** Information given follows **

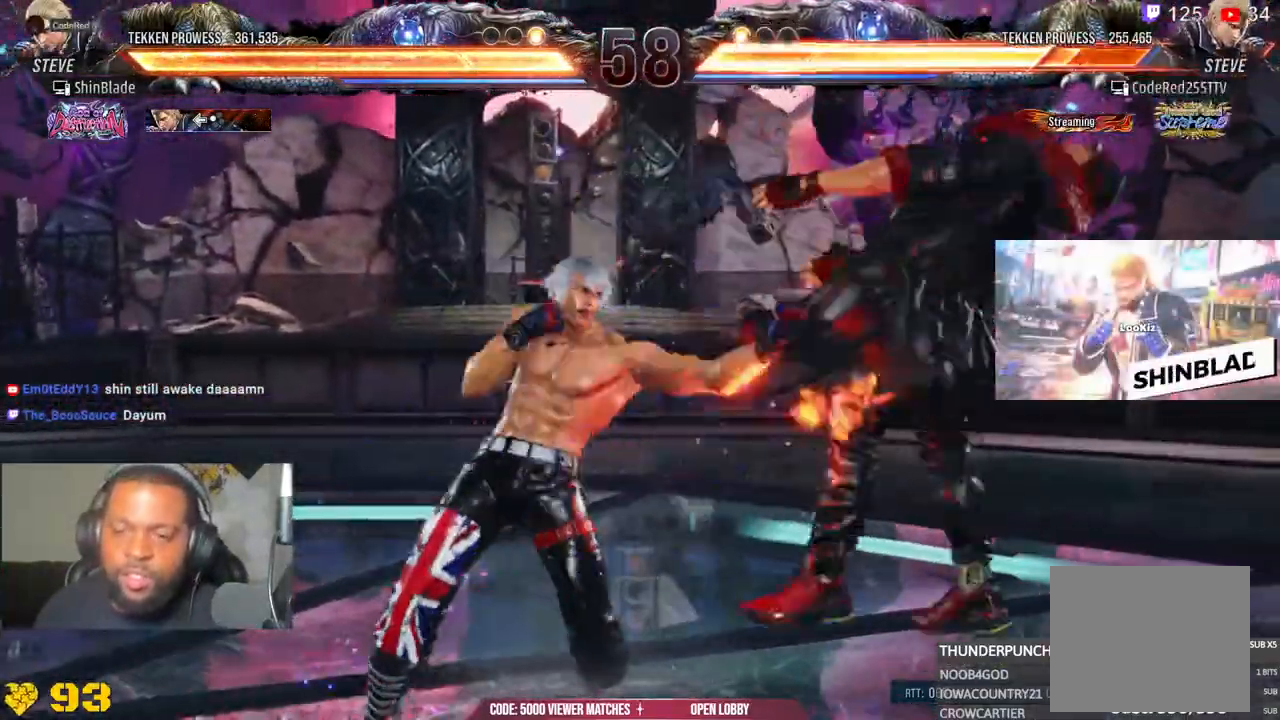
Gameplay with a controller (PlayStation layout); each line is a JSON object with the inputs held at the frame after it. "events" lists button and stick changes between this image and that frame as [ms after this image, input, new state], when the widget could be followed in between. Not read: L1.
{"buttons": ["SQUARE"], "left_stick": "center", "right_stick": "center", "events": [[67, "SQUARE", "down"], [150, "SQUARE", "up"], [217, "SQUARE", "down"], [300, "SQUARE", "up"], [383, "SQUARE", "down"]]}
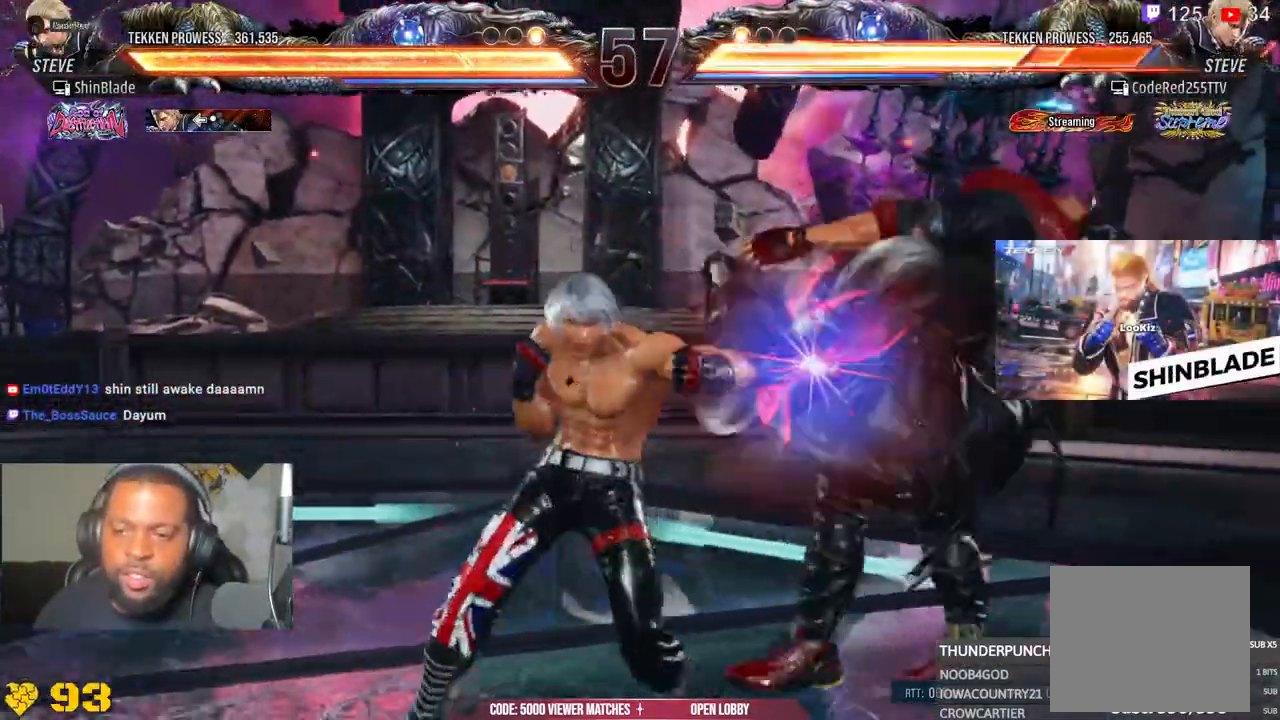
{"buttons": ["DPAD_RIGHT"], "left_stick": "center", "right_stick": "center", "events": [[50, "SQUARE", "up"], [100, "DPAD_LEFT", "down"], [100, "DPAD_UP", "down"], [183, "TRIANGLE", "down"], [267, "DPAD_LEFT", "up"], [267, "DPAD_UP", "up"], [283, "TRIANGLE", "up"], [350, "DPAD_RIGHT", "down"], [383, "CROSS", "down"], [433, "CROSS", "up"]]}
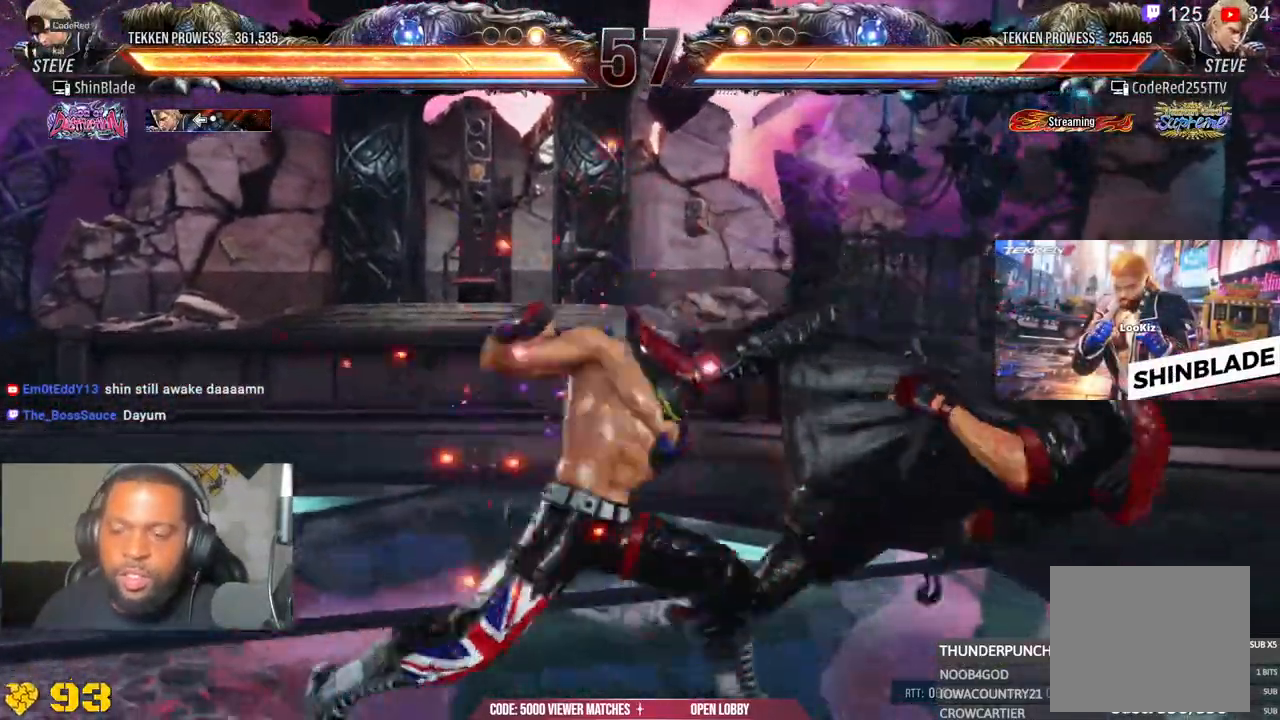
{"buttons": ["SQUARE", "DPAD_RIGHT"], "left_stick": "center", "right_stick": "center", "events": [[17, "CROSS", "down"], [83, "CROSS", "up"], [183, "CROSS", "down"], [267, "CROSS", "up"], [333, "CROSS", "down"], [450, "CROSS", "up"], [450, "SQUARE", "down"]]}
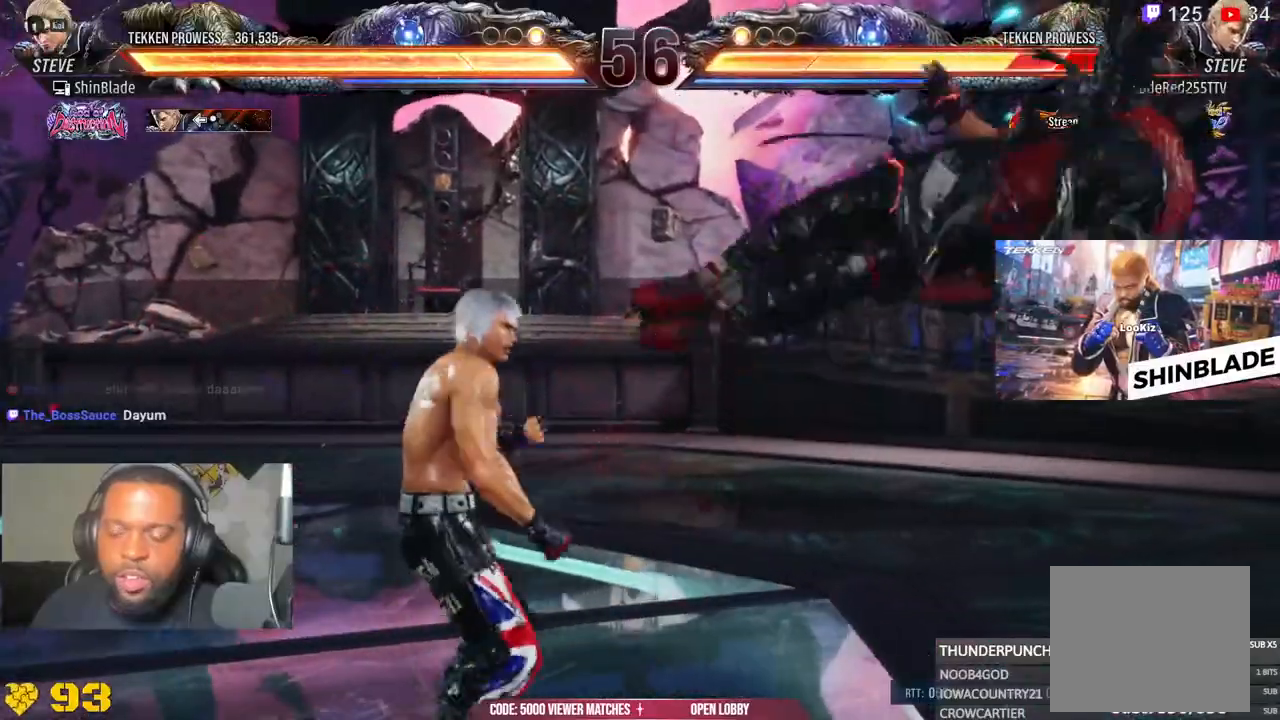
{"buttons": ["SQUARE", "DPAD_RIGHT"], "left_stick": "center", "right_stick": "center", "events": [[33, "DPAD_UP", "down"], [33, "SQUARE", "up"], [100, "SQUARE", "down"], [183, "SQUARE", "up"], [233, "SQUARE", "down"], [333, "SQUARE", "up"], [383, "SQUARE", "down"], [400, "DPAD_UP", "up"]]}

** End of Information given **

About this exercise → Strip the images and reproduce the remaining records precisely.

Answer section →
Gameplay with a controller (PlayStation layout); each line is a JSON object with the inputs held at the frame after it. "events" lists button and stick changes between this image and that frame as [ms after this image, input, new state], when the widget could be followed in between. Not read: L1.
{"buttons": ["SQUARE"], "left_stick": "center", "right_stick": "center", "events": [[67, "SQUARE", "down"], [150, "SQUARE", "up"], [217, "SQUARE", "down"], [300, "SQUARE", "up"], [383, "SQUARE", "down"]]}
{"buttons": ["DPAD_RIGHT"], "left_stick": "center", "right_stick": "center", "events": [[50, "SQUARE", "up"], [100, "DPAD_LEFT", "down"], [100, "DPAD_UP", "down"], [183, "TRIANGLE", "down"], [267, "DPAD_LEFT", "up"], [267, "DPAD_UP", "up"], [283, "TRIANGLE", "up"], [350, "DPAD_RIGHT", "down"], [383, "CROSS", "down"], [433, "CROSS", "up"]]}
{"buttons": ["SQUARE", "DPAD_RIGHT"], "left_stick": "center", "right_stick": "center", "events": [[17, "CROSS", "down"], [83, "CROSS", "up"], [183, "CROSS", "down"], [267, "CROSS", "up"], [333, "CROSS", "down"], [450, "CROSS", "up"], [450, "SQUARE", "down"]]}
{"buttons": ["SQUARE", "DPAD_RIGHT"], "left_stick": "center", "right_stick": "center", "events": [[33, "DPAD_UP", "down"], [33, "SQUARE", "up"], [100, "SQUARE", "down"], [183, "SQUARE", "up"], [233, "SQUARE", "down"], [333, "SQUARE", "up"], [383, "SQUARE", "down"], [400, "DPAD_UP", "up"]]}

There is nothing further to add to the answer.